In the latest tale of the war on terror gone awry, the U.S. government allowed military equipment purchased with taxpayer money to help Yemen’s security forces defeat Islamist extremists to sit unused inside a Virginia warehouse for a stunning eight years.
Even as the pro-U.S. government in Yemen was teetering and eventually overthrown by Islamist rebels in recent months, the Obama administration was unable to get the 200 parcels of equipment dislodged from its storage space and sent to its ally, according to a new report by the Government Accountability Office, the investigative arm for Congress.
The equipment ranged from explosives and night-vision goggles to medical supplies.
“Since 2007, 200 parcels of equipment Yemen purchased using U.S. government-funded Foreign Military Financing (FMF) grants remain unshipped in a private warehouse in Virginia rather than meeting the intended goal of building and maintaining Yemeni security forces’ capability to counter threats such as al Qaeda in the Arabian Peninsula (AQAP),” the GAO reported.
The equipment includes “some items that have expired while in storage and some that require special disposal. For example, the parcels include hazardous cargo that requires special disposal and low-grade explosives for airplane ejection seats that require special storage considerations. In addition, medical supplies have expired and batteries have corroded.”
The tale of how two consecutive U.S. administrations left valuable equipment in storage for one its key allies in the war on terror has no dramatic, secret twists.
It simply came down to a dispute over shipping and and storage fees from vendors that claimed they hadn’t been paid by the Yemeni government.
“In 2010 and 2011 equipment continued to accumulate at the freight forwarder’s warehouse as political unrest prevented shipments to Yemen.
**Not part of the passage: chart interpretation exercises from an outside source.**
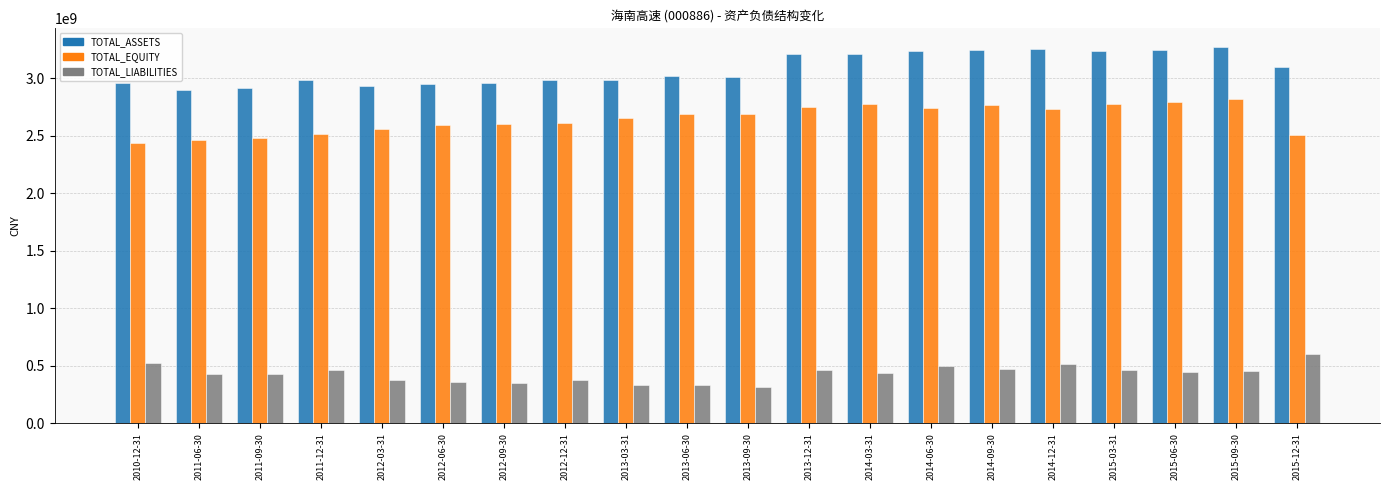

What position from the left is 2012-12-31?

8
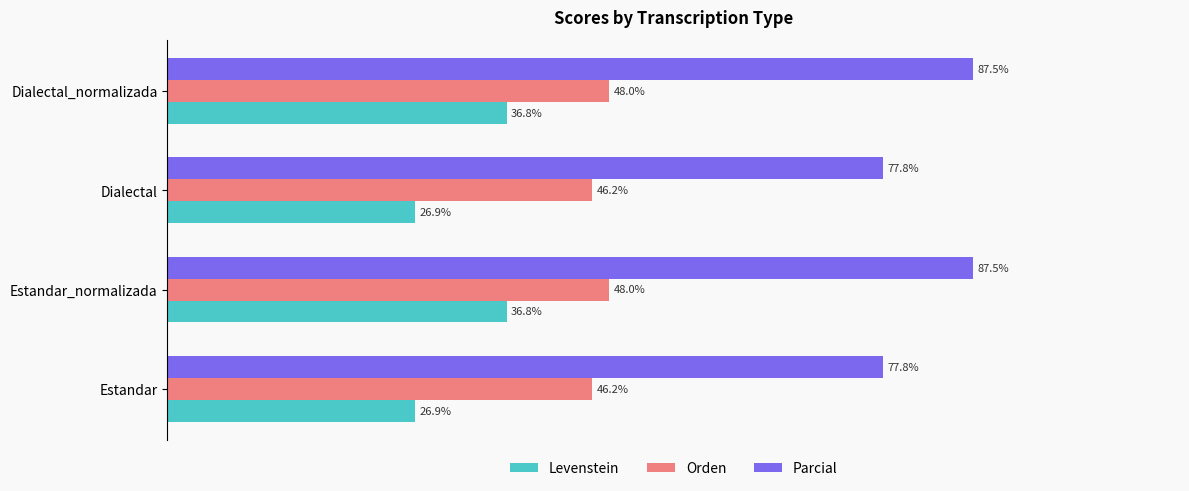

At Estandar, list the series in order from largest to smallest.

Parcial, Orden, Levenstein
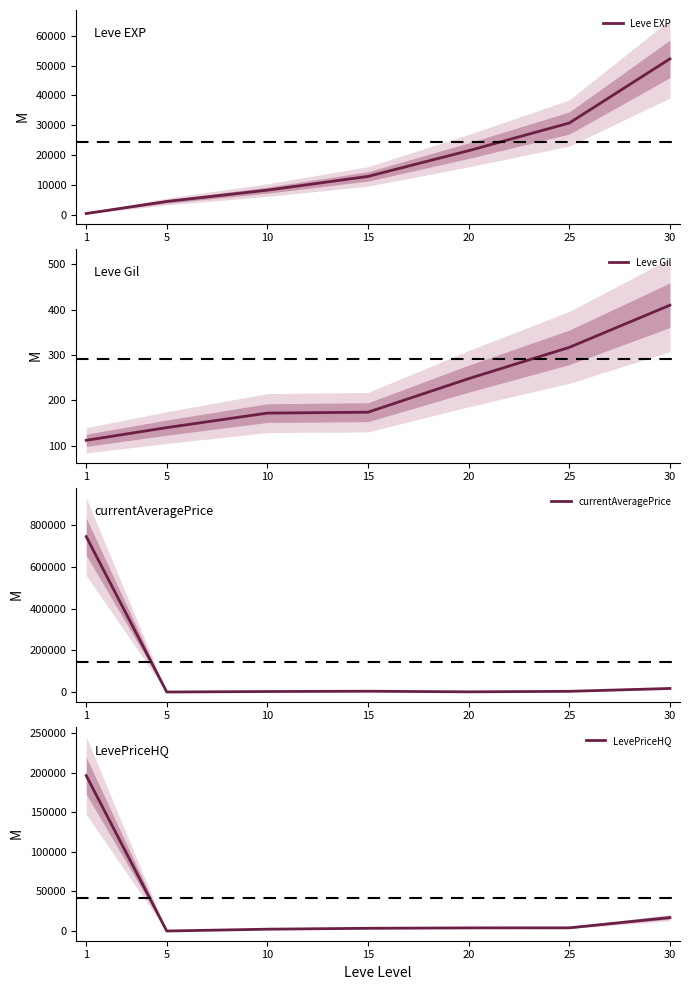

At how many categories does at least one series exceed 74991?

1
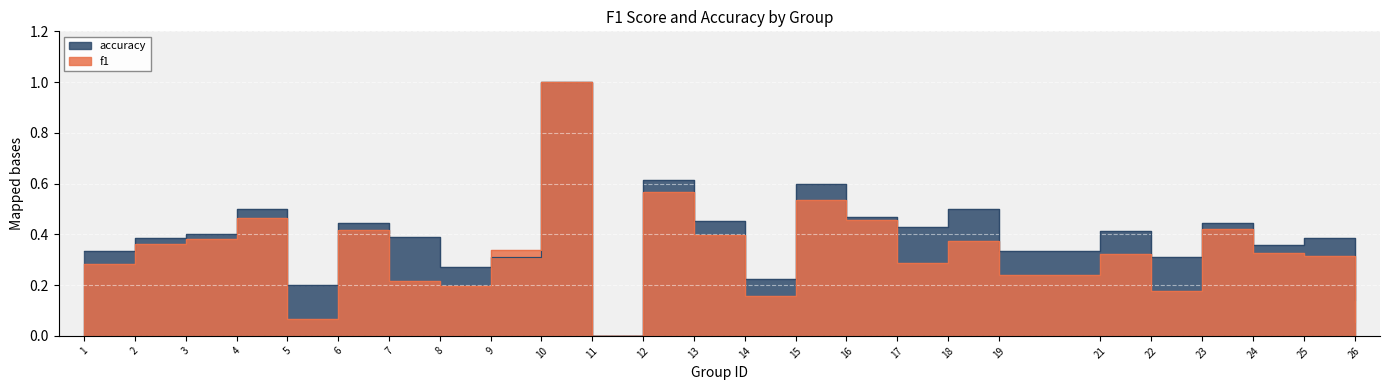

Where do accuracy and f1 first cross each other?

8 and 9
The Department of Defense (DOD) convinced the freight forwarder to waive storage fees accumulated during this period,” the GAO explained.
“Once holds on shipments were lifted in 2012, disagreements between Yemen and its freight forwarder resumed. In fiscal year 2012, Yemen began paying the U.S. military to ship newly funded FMF equipment and no longer used its own commercial freight forwarder.”
The disputes lingered on for three more years until the Pentagon in 2015 “worked with the freight forwarder and Yemen, resulting in the freight forwarder agreeing to release the equipment for $8,000 if Yemen paid by May 1, 2015.
The Pentagon even offered to reimburse the Yemeni government for this payment using funds previously earmarked for Yemen. But Yemen’s embassy failed to pay by the deadline because it “did not have the funds available to pay due to the ongoing crisis in their country,” GAO said.
The equipment remains undeployed even today, recently moved to another storage warehouse.